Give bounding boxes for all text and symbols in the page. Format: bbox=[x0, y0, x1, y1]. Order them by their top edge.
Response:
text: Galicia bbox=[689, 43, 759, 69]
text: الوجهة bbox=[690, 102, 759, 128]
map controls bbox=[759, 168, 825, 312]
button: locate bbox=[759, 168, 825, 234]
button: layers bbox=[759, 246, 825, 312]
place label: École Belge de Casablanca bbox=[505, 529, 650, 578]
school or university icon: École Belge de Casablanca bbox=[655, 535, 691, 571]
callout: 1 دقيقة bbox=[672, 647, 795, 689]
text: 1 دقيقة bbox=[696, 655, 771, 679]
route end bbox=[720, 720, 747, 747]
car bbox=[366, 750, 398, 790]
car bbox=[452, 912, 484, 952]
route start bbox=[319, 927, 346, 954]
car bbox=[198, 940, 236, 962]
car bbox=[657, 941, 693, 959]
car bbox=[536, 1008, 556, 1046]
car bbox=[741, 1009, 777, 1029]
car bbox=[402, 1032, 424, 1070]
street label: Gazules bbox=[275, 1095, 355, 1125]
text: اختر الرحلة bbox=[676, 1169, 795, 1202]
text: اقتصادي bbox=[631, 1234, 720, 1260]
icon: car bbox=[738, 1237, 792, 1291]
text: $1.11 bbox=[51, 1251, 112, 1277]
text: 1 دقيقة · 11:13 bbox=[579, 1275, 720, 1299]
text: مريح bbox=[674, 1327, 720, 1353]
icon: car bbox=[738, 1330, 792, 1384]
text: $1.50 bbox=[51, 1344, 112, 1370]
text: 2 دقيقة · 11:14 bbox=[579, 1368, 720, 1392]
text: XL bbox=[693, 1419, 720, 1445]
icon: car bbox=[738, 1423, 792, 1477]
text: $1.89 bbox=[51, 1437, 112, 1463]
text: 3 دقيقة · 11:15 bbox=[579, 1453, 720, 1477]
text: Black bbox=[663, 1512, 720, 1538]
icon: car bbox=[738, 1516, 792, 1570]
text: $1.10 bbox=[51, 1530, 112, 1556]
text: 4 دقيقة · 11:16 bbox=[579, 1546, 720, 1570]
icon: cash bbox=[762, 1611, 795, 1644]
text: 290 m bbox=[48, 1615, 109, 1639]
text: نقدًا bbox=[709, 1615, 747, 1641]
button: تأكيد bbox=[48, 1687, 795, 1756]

· · · · ·

## EXERCISE DETAILS
Which lines above hold the string "icon"? Show each of them.

## RESULT
school or university icon: École Belge de Casablanca bbox=[655, 535, 691, 571]
icon: car bbox=[738, 1237, 792, 1291]
icon: car bbox=[738, 1330, 792, 1384]
icon: car bbox=[738, 1423, 792, 1477]
icon: car bbox=[738, 1516, 792, 1570]
icon: cash bbox=[762, 1611, 795, 1644]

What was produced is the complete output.